- _EXERCISE OBJECTIVE_: Everything in the entries except the pictures should be copied exactly.

---------------

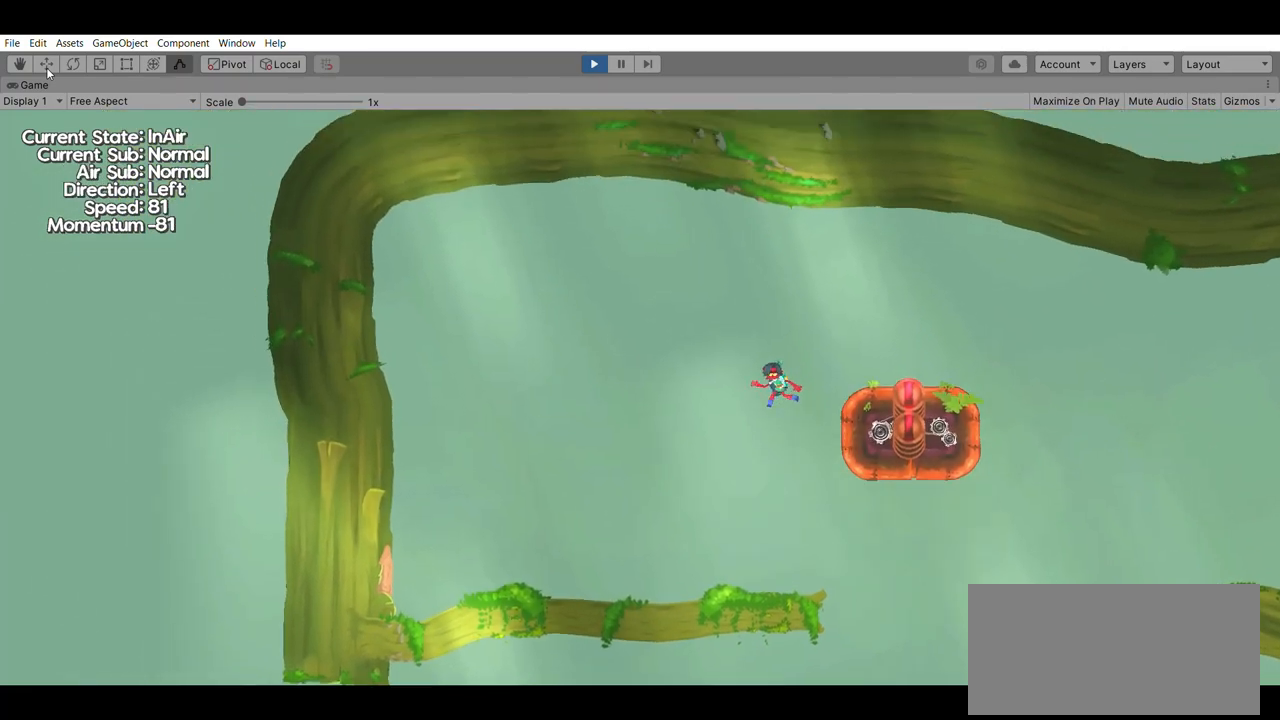
{"buttons": [], "left_stick": "center", "events": []}
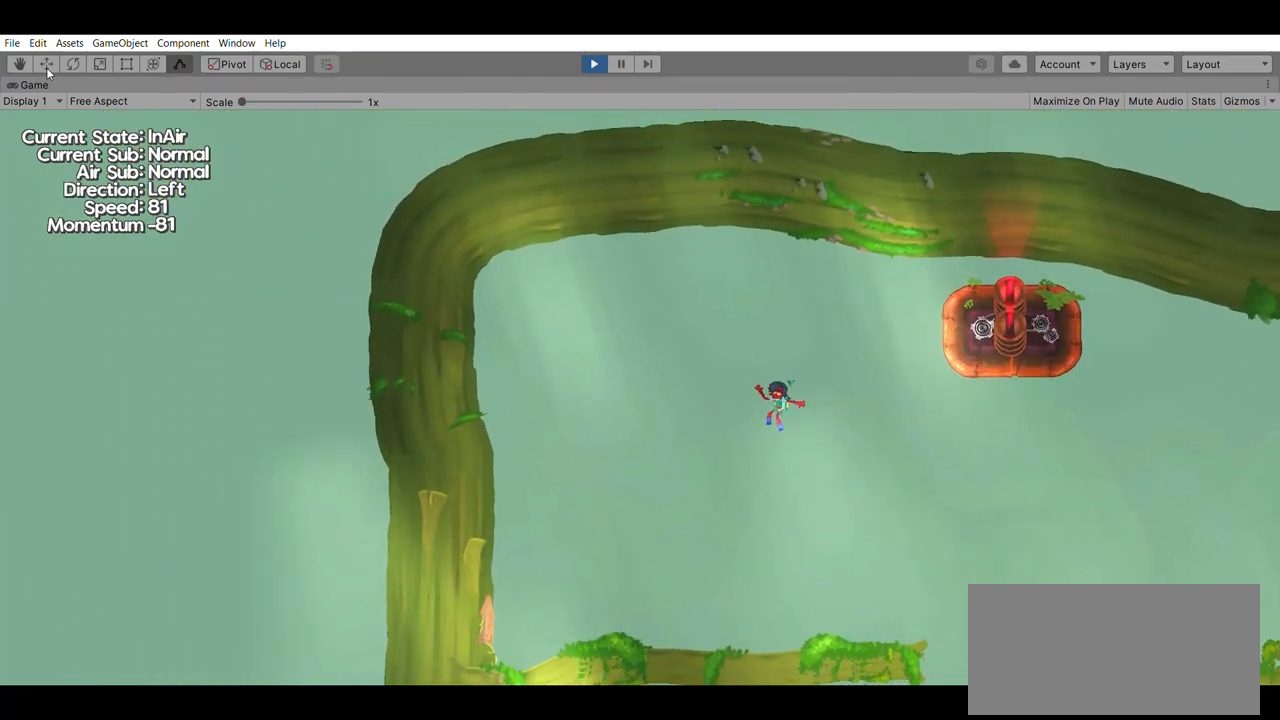
{"buttons": [], "left_stick": "center", "events": []}
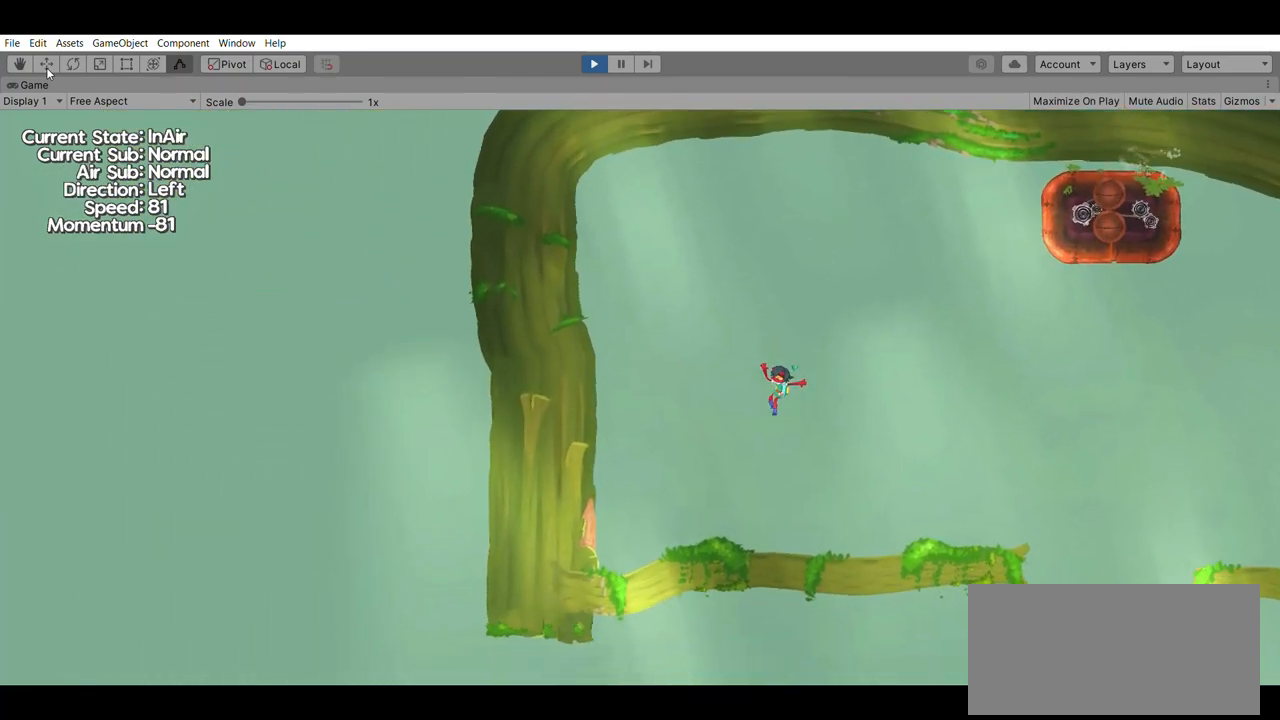
{"buttons": [], "left_stick": "right", "events": [[467, "left_stick", "right"]]}
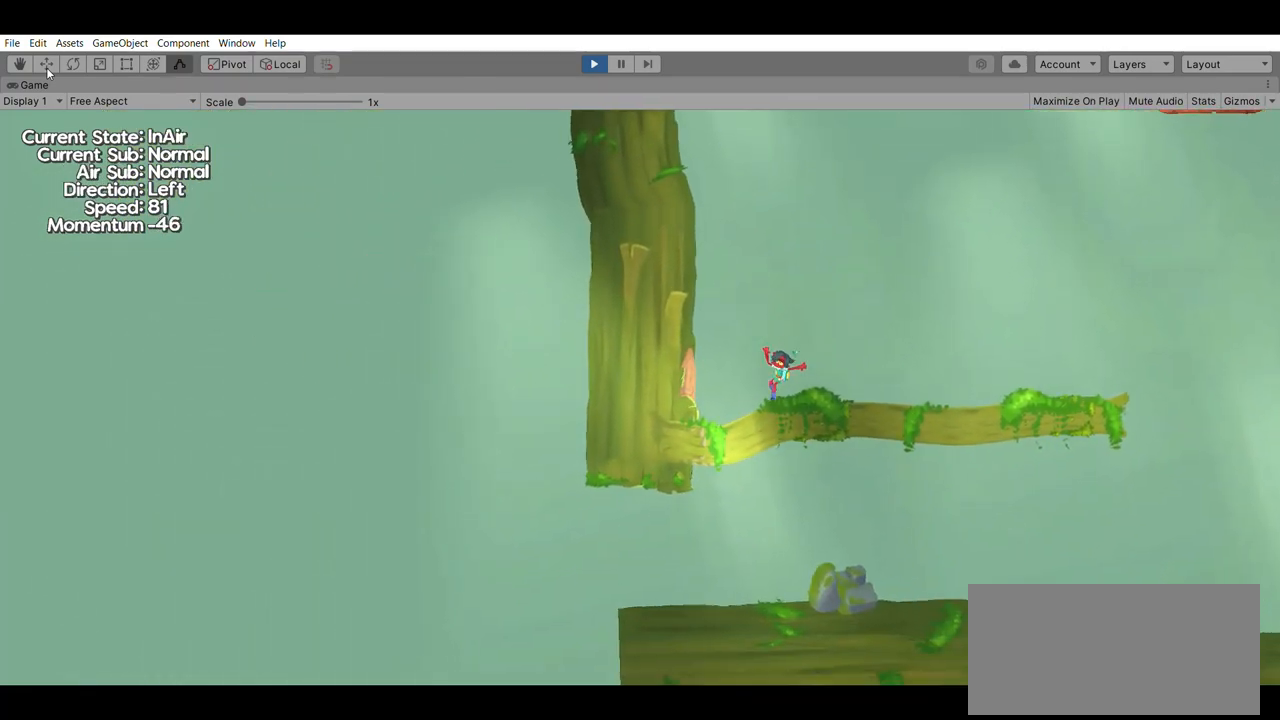
{"buttons": [], "left_stick": "center", "events": [[167, "left_stick", "center"]]}
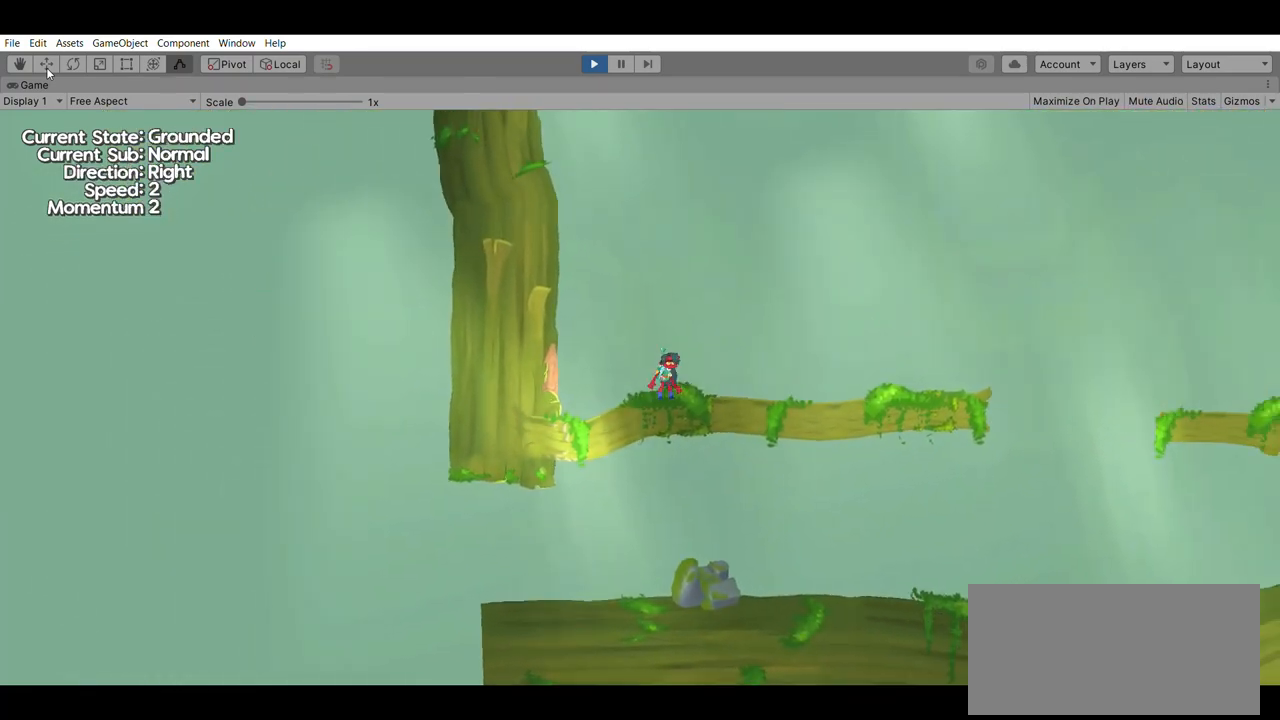
{"buttons": [], "left_stick": "right", "events": [[100, "left_stick", "right"]]}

---------------

- _PROBLEM SOLUTION_:
{"buttons": [], "left_stick": "center", "events": []}
{"buttons": [], "left_stick": "center", "events": []}
{"buttons": [], "left_stick": "right", "events": [[467, "left_stick", "right"]]}
{"buttons": [], "left_stick": "center", "events": [[167, "left_stick", "center"]]}
{"buttons": [], "left_stick": "right", "events": [[100, "left_stick", "right"]]}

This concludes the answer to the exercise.